• [Trecho do texto]:
◇ ◇ ◇ ◇ ◇

O Supremo Tribunal Federal resolveu o imbróglio causado por erro do Executivo na hora de publicar a Medida Provisória 399, em dezembro de 1993. Junto com a MP, que estabeleceu nova base de cálculo de ITR — Imposto Territorial Rural, não foi publicada a tabela que continha as alíquotas. Só em janeiro de 1994, quando a Medida Provisória virou lei (Lei 8.847), é que a tabela foi anexada.

A 2ª Turma do STF entendeu, então, que os novos valores só podem ser aplicados em 1995, um ano após a mudança do tributo. O relator foi o ministro Gilmar Mendes.

Conforme estabelece a Constituição Federal, novos tributos ou alteração em impostos já existentes só podem ser cobrados no ano seguinte da publicação da lei que instituiu a mudança. No caso do ITR, a discussão era saber se, para respeitar o princípio da anterioridade, deveria valer a data da publicação da Medida Provisória ou da lei.

O Tribunal Regional Federal da 4ª Região entendeu que valeria o ano de 1994, já que a tabela com os preços, essencial para a cobrança do imposto, só foi publicada neste ano. O mesmo entendimento teve o MPF — Ministério Público Federal, em parecer assinado pelo subprocurador-geral da República Roberto Monteiro Gurgel Santos.

A União recorreu ao STF alegando que a tabela era apenas uma Instrução Normativa e, portanto, não estaria sujeita ao princípio da anterioridade.

◇ ◇ ◇ ◇ ◇

• [Dados da fonte]:
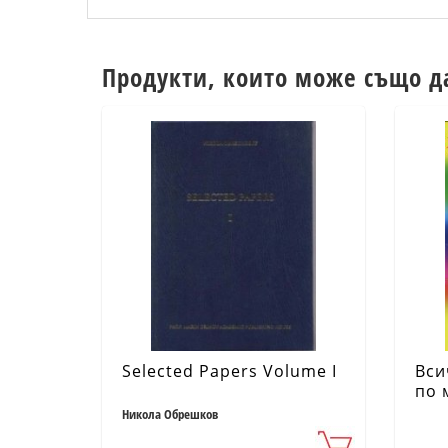
Продукти, които може също д
Selected Papers Volume I
Вси
по 
2 п
Никола Обрешков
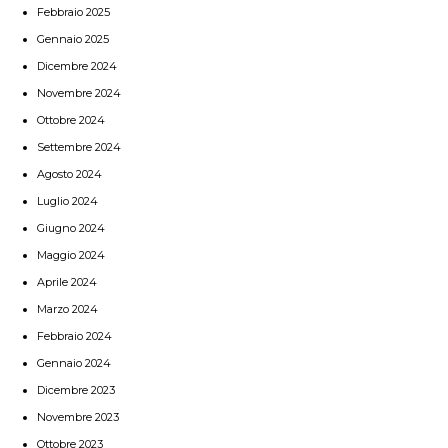
Febbraio 2025
Gennaio 2025
Dicembre 2024
Novembre 2024
Ottobre 2024
Settembre 2024
Agosto 2024
Luglio 2024
Giugno 2024
Maggio 2024
Aprile 2024
Marzo 2024
Febbraio 2024
Gennaio 2024
Dicembre 2023
Novembre 2023
Ottobre 2023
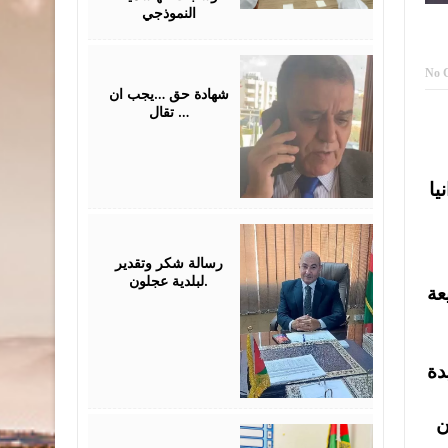
النموذجي
July
No 
31,
2026
شهادة حق …يجب ان
تقال …
يا
July
26,
2026
رسالة شكر وتقدير
لبلدية عجلون.
عة
دة
ن
July
26,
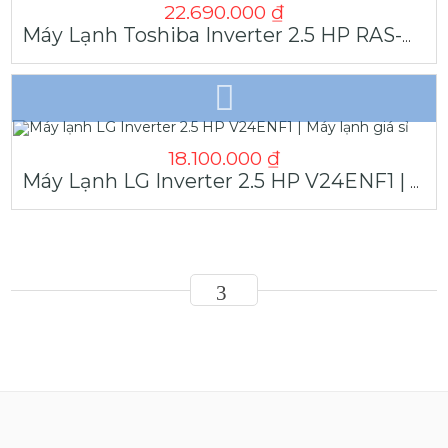
22.690.000
₫
Máy Lạnh Toshiba Inverter 2.5 HP RAS-H24E2KCVG-V | Máy Lạnh Giá Sỉ
18.100.000
₫
Máy Lạnh LG Inverter 2.5 HP V24ENF1 | Máy Lạnh Giá Sỉ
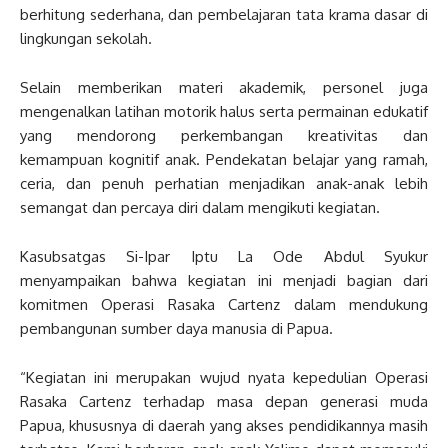
berhitung sederhana, dan pembelajaran tata krama dasar di
lingkungan sekolah.
Selain memberikan materi akademik, personel juga
mengenalkan latihan motorik halus serta permainan edukatif
yang mendorong perkembangan kreativitas dan
kemampuan kognitif anak. Pendekatan belajar yang ramah,
ceria, dan penuh perhatian menjadikan anak-anak lebih
semangat dan percaya diri dalam mengikuti kegiatan.
Kasubsatgas Si-Ipar Iptu La Ode Abdul Syukur
menyampaikan bahwa kegiatan ini menjadi bagian dari
komitmen Operasi Rasaka Cartenz dalam mendukung
pembangunan sumber daya manusia di Papua.
“Kegiatan ini merupakan wujud nyata kepedulian Operasi
Rasaka Cartenz terhadap masa depan generasi muda
Papua, khususnya di daerah yang akses pendidikannya masih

◇ ◇ ◇ ◇ ◇

• [Exercícios]:
(a) No texto sobre a cobrança do ITR, quem foi o relator do caso na 2ª Turma do STF?
(b) Dê seguimento ao texto sobre a cobrança do ITR, começando logo depois da última frase.

• [Respostas por tarefa]:
(a) O ministro Gilmar Mendes.

(b)
Ao votar, o ministro Gilmar Mendes citou outra decisão do Supremo sobre caso semelhante, que ressalta a importância da lei que muda o tributo ter sido publicada no ano anterior ao de sua aplicação. “O referido princípio constitucional é uma garantia fundamental do contribuinte, não podendo ser suprimida nem mesmo por Emenda Constitucional”, disse.

Para o ministro, a tabela, publicada só em 1994, reconfigurou o imposto. Portanto, exigir a cobrança de ITR com base nesses valores a partir de 1994 fere o princípio da anterioridade. Com a decisão, a União só poderá aplicar as alíquotas de ITR instituídas pela Lei 8.847 a partir de janeiro de 1995.

Leia a íntegra do voto do ministro Gilmar Mendes.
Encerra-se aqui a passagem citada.